Pancreatic Cancer - Gemcitabine HCl (Zefei) is indicated as first line treatment for patients with locally advanced (nonresectable Stage II or Stage III) or metastatic (Stage IV) adenocarcinoma of the pancreas. It is also indicated for patients previously treated with 5-FU.
Gemcitabine HCl (Zefei) is contraindicated in those patients with known hypersensitivity to the drug.
Anaemia, leukocytopenia, thrombocytopenia, elevation of liver transaminase enzymes, or alkaline phosphatase, nausea and vomiting, diarrhea or mild constipation, moderate proteinuria and haematuria, dyspnoea, allergic skin reactions, anaphylactoid reaction, somnolence, flu-like symptoms, oedema, alopecia, oral soreness and erythema.
PrecautionsDosage and Administration
Patients receiving Gemcitabine HCl (Zefei) should be monitored prior to each dose with complete blood count (CBC) including differential and platelet, leukocyte and granulocyte count. Suspension or modification of therapy should be considered when marrow suppression is detected.

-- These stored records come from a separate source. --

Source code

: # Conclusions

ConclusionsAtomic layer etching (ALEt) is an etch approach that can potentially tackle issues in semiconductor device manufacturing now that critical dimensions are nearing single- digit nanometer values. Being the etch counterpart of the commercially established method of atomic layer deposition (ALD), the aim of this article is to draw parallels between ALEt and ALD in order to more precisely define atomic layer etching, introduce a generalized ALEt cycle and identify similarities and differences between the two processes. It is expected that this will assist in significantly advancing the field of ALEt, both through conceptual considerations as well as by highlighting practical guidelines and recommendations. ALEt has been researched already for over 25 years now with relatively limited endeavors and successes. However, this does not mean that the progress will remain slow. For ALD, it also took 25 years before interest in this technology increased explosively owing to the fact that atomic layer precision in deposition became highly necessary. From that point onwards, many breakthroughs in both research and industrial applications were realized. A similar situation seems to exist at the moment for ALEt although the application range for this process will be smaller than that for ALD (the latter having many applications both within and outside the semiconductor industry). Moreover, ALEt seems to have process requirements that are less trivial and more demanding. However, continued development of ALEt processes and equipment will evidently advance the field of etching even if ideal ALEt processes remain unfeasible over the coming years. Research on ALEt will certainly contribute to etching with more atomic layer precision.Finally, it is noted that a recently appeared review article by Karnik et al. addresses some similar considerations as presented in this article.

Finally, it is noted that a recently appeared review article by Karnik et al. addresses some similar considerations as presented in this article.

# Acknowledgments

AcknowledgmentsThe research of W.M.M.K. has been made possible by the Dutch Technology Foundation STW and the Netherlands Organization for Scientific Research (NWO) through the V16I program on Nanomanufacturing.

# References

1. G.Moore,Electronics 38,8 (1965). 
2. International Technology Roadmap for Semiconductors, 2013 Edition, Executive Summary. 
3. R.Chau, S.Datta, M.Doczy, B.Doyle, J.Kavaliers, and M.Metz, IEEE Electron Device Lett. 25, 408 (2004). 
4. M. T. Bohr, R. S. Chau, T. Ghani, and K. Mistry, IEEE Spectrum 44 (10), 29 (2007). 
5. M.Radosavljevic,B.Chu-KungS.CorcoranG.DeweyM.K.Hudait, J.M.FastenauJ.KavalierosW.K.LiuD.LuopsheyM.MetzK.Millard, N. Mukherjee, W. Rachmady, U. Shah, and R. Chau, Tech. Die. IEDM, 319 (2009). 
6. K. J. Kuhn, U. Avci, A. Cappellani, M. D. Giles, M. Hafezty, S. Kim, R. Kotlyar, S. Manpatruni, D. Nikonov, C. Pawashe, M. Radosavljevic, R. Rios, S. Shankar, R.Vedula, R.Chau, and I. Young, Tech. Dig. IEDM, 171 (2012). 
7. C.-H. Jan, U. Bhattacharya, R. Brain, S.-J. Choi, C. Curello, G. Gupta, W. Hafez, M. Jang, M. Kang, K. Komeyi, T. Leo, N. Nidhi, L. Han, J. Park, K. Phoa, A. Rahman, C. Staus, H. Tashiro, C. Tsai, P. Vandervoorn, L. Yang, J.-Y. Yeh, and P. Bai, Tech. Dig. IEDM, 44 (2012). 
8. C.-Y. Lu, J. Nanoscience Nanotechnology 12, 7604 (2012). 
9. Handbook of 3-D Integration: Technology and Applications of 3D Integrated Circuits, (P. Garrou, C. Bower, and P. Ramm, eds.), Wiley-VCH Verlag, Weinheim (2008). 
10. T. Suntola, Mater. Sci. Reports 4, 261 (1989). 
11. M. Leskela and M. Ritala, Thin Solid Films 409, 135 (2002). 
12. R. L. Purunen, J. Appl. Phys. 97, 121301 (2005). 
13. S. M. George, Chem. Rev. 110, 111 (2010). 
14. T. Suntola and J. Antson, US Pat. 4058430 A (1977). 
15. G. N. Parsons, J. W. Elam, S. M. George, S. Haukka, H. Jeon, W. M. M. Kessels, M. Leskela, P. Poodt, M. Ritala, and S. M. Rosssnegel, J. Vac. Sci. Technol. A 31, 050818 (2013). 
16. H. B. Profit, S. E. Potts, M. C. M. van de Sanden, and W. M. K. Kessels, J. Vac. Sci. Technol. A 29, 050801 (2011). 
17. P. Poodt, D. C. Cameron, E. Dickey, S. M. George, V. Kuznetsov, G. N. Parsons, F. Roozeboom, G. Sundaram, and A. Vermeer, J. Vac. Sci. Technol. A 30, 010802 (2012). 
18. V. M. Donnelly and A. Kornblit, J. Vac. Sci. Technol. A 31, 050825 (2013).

Laboratory evaluation of renal and hepatic function should be performed prior to initiation of therapy and periodically thereafter.
Prolongation of the infusion time beyond 60 minutes and more frequent than weekly dosing have been shown to increase toxicity.
Gemcitabine HCl can cause fetal harm when administered to a pregnant woman. If Gemcitabine HCl is used during pregnancy, or if the patient becomes pregnant while taking Gemcitabine HCl, the patient should be apprised of the potential hazard to the fetus.
Gemcitabine HCl (Zefei) is for intravenous use only.
Adult Single-Agent for Pancreatic Cancer - should be administered by intravenous infusion at a dose of 1000mg/m2 over 30 minutes once weekly for up to 7 weeks (or until toxicity necessitates reducing or holding a dose), followed by a week of rest from treatment. Subsequent cycles should consist of infusions once weekly for 3 consecutive weeks out of every 4 weeks.
Combination Use for Non-Small-Cell Lung Cancer - With the 4-week schedule, Gemcitabine HCl should be administered intravenously at 1000 mg/m2 over 30 minutes on days 1,8 and 15 of each 28-day cycle. Cisplatin should be administered intravenously at 100 mg/m2 on day 1 after the infusion of Gemcitabine HCl. With the 3 week schedule, Gemcitabine HCl should be administered intravenously at 1250 mg/m2 over 30 minutes on days 1and 8 of each 21-day cycle. Cisplatin at a dose of 100 mg/m2 should be administered intravenously after the infusion of Gemcitabine HCl on day 1.
Dosage modification - Dosage adjustments for hematologic toxicity maybe required for Gemcitabine HCl and Cisplatin.